Nance did not answer. She went to the door and looked out, and Con thought he heard her whisper something to herself. Immediately a blast of wind came rushing down the hill, into the very room it seemed to Con. Nance closed the door. “Not long; the storm is coming,” she said again, in answer to his question.
But in the meantime Con made himself very comfortable by the fire, amusing himself as usual by staring into its glowing depths.
“Nance,” he said at last, “do you know what the boys at school say? They say they wonder I’m not afraid of you! They say you’re a witch, Nance!”
He looked up in her face brightly with his fearless blue eyes, and laughed so merrily that all the corners of the queer little cottage seemed to echo it back. Nance, however, only smiled.
“If you were a witch, Nance, I’d make you grant me some wishes, three anyway,” he went on. “Of course you know what the first would be, and, indeed, if I had that, I don’t know that I would want any other.
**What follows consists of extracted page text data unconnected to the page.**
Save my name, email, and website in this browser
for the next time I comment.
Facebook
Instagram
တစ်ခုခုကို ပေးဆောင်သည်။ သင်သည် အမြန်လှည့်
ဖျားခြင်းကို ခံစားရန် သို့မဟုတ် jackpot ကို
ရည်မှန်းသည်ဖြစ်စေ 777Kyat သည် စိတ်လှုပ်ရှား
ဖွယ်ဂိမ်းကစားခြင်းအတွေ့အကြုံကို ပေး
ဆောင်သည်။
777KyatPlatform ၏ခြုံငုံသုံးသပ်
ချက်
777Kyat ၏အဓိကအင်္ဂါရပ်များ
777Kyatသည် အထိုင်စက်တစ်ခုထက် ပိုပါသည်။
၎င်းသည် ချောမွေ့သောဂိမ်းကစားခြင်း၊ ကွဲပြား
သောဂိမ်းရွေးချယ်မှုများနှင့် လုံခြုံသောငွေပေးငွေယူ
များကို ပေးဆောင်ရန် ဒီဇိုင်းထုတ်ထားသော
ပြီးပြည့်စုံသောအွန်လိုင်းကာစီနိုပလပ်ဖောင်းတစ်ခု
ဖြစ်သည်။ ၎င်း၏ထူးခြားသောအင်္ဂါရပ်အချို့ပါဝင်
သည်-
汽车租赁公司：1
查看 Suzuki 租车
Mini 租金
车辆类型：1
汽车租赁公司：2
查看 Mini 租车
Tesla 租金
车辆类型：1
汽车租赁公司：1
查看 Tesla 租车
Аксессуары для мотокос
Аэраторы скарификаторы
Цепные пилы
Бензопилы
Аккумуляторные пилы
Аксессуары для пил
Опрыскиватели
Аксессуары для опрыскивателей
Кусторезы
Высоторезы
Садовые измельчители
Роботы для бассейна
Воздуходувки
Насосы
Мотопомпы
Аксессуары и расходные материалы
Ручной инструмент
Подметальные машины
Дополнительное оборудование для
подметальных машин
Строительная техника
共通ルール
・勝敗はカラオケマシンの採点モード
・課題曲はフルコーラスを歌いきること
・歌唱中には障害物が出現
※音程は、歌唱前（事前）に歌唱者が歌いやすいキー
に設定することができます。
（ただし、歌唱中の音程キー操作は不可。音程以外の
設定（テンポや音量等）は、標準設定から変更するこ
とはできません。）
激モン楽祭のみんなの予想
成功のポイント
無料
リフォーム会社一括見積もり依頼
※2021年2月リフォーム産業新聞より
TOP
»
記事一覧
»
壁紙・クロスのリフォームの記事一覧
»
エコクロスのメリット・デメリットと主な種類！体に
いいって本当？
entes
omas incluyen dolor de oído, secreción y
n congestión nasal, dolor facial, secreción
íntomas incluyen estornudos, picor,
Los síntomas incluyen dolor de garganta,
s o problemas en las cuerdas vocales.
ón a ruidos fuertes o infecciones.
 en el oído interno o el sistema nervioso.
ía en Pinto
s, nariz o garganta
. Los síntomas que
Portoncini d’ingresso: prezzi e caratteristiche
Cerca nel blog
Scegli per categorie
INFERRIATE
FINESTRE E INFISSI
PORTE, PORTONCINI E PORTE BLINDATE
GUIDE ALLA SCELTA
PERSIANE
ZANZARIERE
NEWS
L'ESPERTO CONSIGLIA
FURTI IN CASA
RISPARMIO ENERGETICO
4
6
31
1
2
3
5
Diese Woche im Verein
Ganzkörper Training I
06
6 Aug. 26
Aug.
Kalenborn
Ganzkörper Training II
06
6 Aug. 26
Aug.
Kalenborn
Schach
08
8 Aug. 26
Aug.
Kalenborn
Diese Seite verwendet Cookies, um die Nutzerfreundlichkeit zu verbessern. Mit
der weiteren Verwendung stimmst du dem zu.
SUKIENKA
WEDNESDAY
I mean, to go to fairyland, you know.”
Nance nodded her head.
“The other two would be for it to be always summer, and for me never, never, never to have any lessons to learn,” he continued.
“Never to grow a man?” said Nance.
“I don’t know,” answered Con. “Lessons don’t make boys grow; but still I suppose they have to have them sometime before they are men. But I shouldn’t care if I could go to fairyland, and if it would be always summer; I don’t think I would care about ever being a man.”
As he said these words the fire suddenly sent out a sputtering blaze. It jumped up all at once with such a sort of crackle and fizz, Con could have fancied it was laughing at him. He looked up at Nance. She was not laughing; on the contrary, her face looked very grave, graver than ever he had seen it.
“Connemara,” she said slowly, “take care. You don’t know what you are saying.”
But Con stared into the fire again and did not answer. I hardly think he heard what she said; the warm fire made him drowsy, and the brightness dazzled his eyes. He was almost beginning to nod, when Nance spoke again to him, rather sharply this time.
“My boy, the snow is beginning; you must go.” Con’s habit of obedience made him start up, sleepy though he was. Nance was already at the door looking out.
“Do not linger on the way, Connemara,” she said, “and do not think of anything but home. It will be a wild night, but if you go straight and swift you will reach home soon.”
“I’m not afraid,” said Con stoutly, as he set off.
“I could wish he were,” murmured Nance to herself, as she watched the little figure showing dark against the already whitening hill side, till it was out of sight.
Then she came back into the cottage, but she could not rest.